Au bout du fil, un jeune homme, qui s’est vu imposer de pratiquer des fellations par un oncle «admiré», de dix-huit ans son aîné. «Ce n’est pas de la sexualité, ce sont des viols d’enfant, c’est que dit le code pénal», insiste Alexandra. Puis : «Vous avez déjà pensé à déposer plainte ? Ce n’est pas une obligation, mais un droit. Vous êtes légitime à le faire, si vous le souhaitez.» Il arrive aussi que les écoutantes renvoient certaines victimes vers le service de tchat de la police. Ce dispositif facilite le dépôt de la plainte, qui peut soulager les victimes, leur permettre de laisser une trace, même si les faits sont parfois prescrits.

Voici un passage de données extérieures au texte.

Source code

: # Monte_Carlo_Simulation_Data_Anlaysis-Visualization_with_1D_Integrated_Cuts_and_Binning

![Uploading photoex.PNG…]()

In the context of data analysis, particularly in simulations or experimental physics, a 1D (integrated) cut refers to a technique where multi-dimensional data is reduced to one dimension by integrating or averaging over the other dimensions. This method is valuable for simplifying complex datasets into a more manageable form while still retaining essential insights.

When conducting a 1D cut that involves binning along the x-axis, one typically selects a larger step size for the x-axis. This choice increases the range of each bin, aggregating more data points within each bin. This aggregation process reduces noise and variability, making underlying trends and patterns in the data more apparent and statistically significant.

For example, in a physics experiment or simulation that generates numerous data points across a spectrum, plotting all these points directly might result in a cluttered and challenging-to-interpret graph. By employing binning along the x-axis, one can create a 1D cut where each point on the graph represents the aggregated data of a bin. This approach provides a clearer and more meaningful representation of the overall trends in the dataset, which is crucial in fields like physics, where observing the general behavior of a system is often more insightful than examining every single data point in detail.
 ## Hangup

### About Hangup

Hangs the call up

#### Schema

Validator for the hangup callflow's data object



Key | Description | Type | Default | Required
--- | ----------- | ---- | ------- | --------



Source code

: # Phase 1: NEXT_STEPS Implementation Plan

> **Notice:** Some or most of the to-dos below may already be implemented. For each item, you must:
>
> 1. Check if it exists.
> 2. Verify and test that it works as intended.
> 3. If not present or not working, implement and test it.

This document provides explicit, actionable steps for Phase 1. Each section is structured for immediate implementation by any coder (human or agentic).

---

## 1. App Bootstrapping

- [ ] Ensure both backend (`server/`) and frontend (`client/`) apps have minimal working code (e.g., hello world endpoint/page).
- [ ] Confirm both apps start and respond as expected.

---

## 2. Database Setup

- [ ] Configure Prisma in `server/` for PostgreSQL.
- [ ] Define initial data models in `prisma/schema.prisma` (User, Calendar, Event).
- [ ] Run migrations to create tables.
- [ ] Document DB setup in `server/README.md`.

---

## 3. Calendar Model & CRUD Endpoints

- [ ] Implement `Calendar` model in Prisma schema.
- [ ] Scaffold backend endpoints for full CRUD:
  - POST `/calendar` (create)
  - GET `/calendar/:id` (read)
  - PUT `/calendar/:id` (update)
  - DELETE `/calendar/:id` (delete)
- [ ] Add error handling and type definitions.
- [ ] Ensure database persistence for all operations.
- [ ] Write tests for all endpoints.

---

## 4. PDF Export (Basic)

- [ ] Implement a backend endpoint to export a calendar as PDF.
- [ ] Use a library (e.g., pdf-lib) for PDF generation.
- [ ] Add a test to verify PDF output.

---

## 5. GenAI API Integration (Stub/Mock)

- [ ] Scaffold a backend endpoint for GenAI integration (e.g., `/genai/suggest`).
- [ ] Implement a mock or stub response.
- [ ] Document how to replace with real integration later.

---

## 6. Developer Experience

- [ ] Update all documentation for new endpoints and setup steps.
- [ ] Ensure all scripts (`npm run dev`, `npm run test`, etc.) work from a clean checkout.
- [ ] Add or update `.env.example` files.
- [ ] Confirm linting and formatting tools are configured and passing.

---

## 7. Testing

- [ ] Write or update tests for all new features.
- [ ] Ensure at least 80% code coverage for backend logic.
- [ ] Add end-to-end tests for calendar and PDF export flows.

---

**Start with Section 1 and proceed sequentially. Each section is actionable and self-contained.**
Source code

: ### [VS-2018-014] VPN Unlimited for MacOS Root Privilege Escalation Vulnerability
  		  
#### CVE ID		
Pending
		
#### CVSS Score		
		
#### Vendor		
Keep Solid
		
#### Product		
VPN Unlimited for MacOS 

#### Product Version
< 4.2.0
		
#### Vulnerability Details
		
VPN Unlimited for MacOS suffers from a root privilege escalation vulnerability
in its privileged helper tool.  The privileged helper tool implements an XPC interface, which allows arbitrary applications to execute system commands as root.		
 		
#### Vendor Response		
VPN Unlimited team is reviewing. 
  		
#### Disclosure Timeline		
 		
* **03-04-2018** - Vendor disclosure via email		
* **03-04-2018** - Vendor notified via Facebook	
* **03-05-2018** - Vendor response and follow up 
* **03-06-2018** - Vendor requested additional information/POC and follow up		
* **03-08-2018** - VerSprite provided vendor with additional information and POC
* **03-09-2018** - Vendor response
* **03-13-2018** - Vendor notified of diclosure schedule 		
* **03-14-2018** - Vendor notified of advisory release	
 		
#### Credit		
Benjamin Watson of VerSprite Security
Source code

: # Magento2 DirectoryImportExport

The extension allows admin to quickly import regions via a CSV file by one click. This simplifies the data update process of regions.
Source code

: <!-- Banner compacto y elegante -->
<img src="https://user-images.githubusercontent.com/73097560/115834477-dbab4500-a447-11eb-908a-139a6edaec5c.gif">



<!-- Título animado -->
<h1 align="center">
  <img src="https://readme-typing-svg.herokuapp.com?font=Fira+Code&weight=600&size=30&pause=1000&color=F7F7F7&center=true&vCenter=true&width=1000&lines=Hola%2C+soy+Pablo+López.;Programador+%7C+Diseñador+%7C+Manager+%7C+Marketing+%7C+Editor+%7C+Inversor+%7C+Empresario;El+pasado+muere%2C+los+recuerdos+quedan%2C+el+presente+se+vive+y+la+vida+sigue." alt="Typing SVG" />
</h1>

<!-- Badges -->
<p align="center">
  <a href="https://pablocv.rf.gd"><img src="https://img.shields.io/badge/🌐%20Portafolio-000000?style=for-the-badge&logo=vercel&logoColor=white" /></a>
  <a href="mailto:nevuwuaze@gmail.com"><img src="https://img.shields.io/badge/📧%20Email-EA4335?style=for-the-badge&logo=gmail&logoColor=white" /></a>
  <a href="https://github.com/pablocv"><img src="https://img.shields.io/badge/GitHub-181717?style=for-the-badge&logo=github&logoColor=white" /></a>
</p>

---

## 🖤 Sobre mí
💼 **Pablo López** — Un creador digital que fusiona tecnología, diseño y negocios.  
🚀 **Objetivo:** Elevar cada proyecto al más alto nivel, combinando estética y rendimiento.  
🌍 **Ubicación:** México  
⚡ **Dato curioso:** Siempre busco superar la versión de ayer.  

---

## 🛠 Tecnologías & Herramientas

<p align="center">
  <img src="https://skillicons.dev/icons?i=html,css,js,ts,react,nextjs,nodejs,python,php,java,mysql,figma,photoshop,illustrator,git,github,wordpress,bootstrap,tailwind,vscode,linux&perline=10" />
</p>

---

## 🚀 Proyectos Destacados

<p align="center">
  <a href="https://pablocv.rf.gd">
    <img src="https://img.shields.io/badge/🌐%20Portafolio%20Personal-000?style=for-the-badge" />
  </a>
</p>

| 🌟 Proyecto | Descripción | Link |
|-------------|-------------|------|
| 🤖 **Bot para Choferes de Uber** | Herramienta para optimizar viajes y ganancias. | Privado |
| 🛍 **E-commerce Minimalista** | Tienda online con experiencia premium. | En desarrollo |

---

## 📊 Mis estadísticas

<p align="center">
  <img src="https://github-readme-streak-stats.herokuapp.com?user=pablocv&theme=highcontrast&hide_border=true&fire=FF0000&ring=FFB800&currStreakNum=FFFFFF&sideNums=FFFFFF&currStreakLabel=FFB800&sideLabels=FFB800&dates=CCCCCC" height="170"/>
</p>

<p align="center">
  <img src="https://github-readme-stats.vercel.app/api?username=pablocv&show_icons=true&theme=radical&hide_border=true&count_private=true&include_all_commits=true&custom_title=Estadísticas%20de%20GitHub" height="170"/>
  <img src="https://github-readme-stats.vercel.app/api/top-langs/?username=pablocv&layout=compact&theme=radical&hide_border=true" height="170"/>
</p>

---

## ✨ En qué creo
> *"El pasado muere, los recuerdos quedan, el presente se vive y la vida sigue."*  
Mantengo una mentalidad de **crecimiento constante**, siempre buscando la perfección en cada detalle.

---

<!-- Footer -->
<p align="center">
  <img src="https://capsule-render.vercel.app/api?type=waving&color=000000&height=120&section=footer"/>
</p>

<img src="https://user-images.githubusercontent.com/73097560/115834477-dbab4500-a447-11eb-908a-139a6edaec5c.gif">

Inlassablement, les écoutantes de la plateforme rappellent à leurs interlocuteurs qu’un questionnaire est à leur disposition sur le site de la Ciivise, et qu’ils peuvent aussi, s’ils le souhaitent, demander à être reçus physiquement par les membres de la commission. On peut aussi leur proposer une assistance juridique, un soutien médical ou psychologique, une rencontre avec l’association la plus proche de chez eux… Et à chaque fois, un petit mot d’encouragement, un «Vous n’êtes pas seule, n’hésitez pas, tenez-nous au courant». Les préconisations de la commission sont attendues pour 2023. D’ici là, des réunions publiques sont prévues un peu partout en France pour entendre les victimes. Alexandra, Elsa et les autres, elles, n’ont pas fini de le répéter : «C’est important que la parole se libère. La parole, c’est le pouvoir. C’est comme ça qu’on fera avancer les choses.»